U.S. Credit Union Regulator Paid Law Firms $1 Billion to Sue Banks

October 20, 2016

The National Credit Union Administration - the top U.S. credit union regulator - said it had paid more than $1 billion in legal fees to 2 law firms to pursue lawsuits against various banks over their sales of toxic mortgage-backed securities (MBS’s) before the 2008 financial crisis.  The contingency fees represented 23.2% of the $4.3 billion the agency recovered in settlements with banks over their sale of faulty securities to 5 credit unions that later failed.

 

The announcement marked the first time the NCUA had revealed the lawsuits' costs.  NCUA Board Chairman Rick Metsger said the agency previously withheld disclosing its fee arrangements to protect its litigation position and ensure maximum returns.

 

"Without this fee arrangement, which shifted most of the risk of these legal actions to outside counsel, there would have been no legal investigation of potential claims, no litigation, and no legal recoveries."

 

The payouts came after settlements with banks, including Morgan Stanley, Bank of America, JPMorgan Chase and Barclays.
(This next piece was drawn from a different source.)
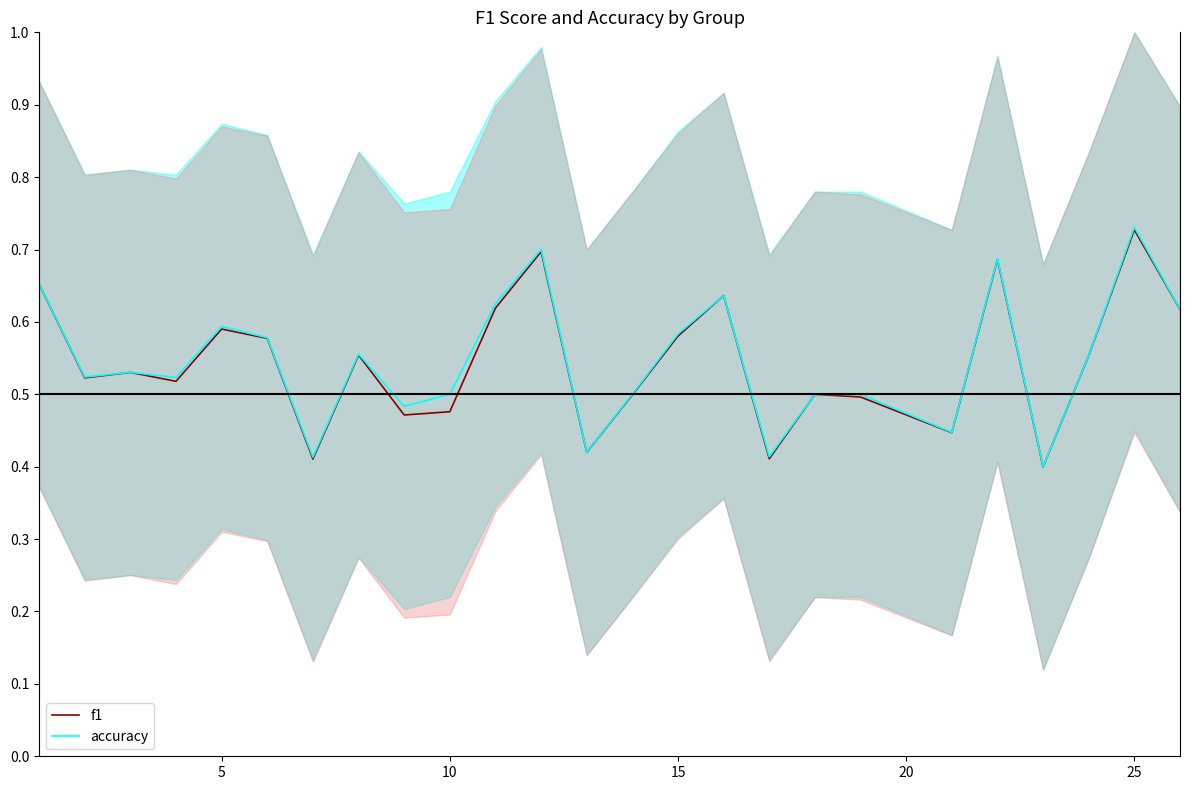

What is the value of the f1 point at the 14th from the left?

0.5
Most recently, last month the NCUA announced a $1.1 billion deal with Royal Bank of Scotland.

 

The payouts went to 2 law firms - Korein Tillery, and Kellogg, Huber, Hansen, Todd, Evans & Figel, which pursued lawsuits against the banks. The sum was more than double what another regulator that pursued a similar set of lawsuits against many of the same banks last year said it paid while obtaining an even larger amount of recoveries.